● **Texto proporcionado**
========

Cuando los colombianos piensan en villanos de series y telenovelas, a muchos les pasa el nombre de Carlos Serrato por la mente. Incluso, si lo ven por la calle algunos le gritan: “Allá va el malo de la televisión”.
A él no le pesa. Al contrario, le parece el gesto de cariño más genuino que puede recibir de sus compatriotas, sobre todo porque para Carlos la actuación ha sido un privilegio. Confiesa que cuando va a grabar, “pienso que voy a unos estudios de cine en Hollywood y me la paso bomba”.
Por RCN participa en dos producciones: ‘Anónima’ y ‘Contra el Tiempo’, con dos personajes disímiles: por un lado, Orlando, un sanguinario sicario y por el otro, un coronel llamado Humberto.
Regresó con otro personaje oscuro, esta vez en ‘Anónima’...
Sí, es cierto. Orlando es muy malo, es de esos seres que me producen asco y repulsión. Es el hombre más maléfico que he interpretado, porque a nadie le cabe en la cabeza que un hombre esté detrás de un niño para hacerle daño.
¿Y de su papel en ‘Contra el Tiempo’?
Le doy vida a Humberto Mendieta, un coronel de la policía de Colombia, que se dedica a investigar el tráfico de órganos. Fue un reto muy exigente porque no es un personaje tan negro. Me sentía un poco perdido pero gracias a los directores quedé bien ubicado.
¿Se siente encasillado en los papeles de malo? ¿No le afectan?
Yo no tengo problema de hacer siempre de malo. Yo no escojo los papeles que hago, ellos me escogen a mí. Con Orlando, luego de ver el primer capítulo me me afectó hasta que llegué a la casa y me di unas cachetadas frente al espejo, de resto no. Los papeles y la fama se quedan en el set, porque sino te enloqueces.
¿Es agotador grabar entre carreras y balas de salva?

========

(Tareas de comprensión de figuras)
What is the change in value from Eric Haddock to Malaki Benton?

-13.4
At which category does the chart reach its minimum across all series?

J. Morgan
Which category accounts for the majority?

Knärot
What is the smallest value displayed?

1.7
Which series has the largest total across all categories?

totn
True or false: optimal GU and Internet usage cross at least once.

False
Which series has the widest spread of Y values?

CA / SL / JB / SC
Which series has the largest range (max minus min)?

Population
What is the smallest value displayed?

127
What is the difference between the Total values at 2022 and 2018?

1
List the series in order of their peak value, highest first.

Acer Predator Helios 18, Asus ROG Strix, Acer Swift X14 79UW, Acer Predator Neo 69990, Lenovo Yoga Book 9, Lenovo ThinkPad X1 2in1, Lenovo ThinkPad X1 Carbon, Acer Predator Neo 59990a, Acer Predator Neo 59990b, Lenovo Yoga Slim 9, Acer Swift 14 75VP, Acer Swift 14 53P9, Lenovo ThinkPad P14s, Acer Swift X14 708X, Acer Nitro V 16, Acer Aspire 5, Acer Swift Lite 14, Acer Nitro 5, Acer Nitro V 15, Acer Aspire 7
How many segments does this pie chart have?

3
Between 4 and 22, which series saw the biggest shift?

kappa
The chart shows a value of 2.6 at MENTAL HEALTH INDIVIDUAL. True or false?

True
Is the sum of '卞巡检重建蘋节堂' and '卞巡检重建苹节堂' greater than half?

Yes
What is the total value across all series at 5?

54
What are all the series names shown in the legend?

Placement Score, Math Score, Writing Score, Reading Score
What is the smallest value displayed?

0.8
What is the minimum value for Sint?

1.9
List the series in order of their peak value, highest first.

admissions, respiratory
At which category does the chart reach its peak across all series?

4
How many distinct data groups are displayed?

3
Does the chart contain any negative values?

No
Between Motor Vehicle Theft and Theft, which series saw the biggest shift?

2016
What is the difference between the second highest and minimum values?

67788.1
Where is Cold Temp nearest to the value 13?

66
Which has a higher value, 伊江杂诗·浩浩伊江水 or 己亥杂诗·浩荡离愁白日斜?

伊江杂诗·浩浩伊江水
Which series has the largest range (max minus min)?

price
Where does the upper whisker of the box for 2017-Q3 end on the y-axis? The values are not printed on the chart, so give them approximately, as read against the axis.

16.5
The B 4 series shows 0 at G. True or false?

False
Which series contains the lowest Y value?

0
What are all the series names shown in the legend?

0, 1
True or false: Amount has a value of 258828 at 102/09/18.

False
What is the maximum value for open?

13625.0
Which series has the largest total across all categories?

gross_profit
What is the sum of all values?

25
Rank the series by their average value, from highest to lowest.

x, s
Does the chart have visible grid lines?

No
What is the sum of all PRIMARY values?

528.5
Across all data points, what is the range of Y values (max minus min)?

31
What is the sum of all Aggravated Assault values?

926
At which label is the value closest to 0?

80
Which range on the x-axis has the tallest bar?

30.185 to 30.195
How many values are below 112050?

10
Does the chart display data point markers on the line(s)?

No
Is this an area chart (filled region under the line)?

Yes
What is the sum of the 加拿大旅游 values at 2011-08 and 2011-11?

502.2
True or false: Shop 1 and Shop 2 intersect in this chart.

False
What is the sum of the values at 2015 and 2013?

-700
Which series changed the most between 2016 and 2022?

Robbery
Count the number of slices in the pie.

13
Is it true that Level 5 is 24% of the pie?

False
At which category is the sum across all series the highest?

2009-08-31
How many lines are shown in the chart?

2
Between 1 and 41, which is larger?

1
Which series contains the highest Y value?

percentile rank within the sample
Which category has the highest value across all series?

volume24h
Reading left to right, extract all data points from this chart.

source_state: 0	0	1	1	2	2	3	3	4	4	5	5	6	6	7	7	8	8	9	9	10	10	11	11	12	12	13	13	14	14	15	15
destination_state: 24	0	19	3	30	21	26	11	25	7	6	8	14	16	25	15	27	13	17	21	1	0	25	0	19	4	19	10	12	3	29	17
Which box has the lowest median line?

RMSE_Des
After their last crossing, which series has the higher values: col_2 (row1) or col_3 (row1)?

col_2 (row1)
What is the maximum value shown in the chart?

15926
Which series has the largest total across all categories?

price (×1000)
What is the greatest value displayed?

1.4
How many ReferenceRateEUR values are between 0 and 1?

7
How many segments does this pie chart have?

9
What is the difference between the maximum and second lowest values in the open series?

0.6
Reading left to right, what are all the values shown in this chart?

========

● **Acción requerida A**
Traduzca al inglés la oración "Yo no escojo los papeles que hago, ellos me escogen a mí." de la entrevista a Carlos Serrato.
● **Acción requerida B**
Enumere todas las oraciones interrogativas que aparecen en la entrevista a Carlos Serrato.
● **Acción requerida C**
Extraiga de la entrevista a Carlos Serrato todo el fragmento que va desde "Por RCN participa" hasta "coronel llamado Humberto.".

● **Resultado del ejercicio A**
I don't choose the roles I play; they choose me.

● **Resultado del ejercicio B**
¿Y de su papel en ‘Contra el Tiempo’?
¿Se siente encasillado en los papeles de malo?
¿No le afectan?
¿Es agotador grabar entre carreras y balas de salva?

● **Resultado del ejercicio C**
Por RCN participa en dos producciones: ‘Anónima’ y ‘Contra el Tiempo’, con dos personajes disímiles: por un lado, Orlando, un sanguinario sicario y por el otro, un coronel llamado Humberto.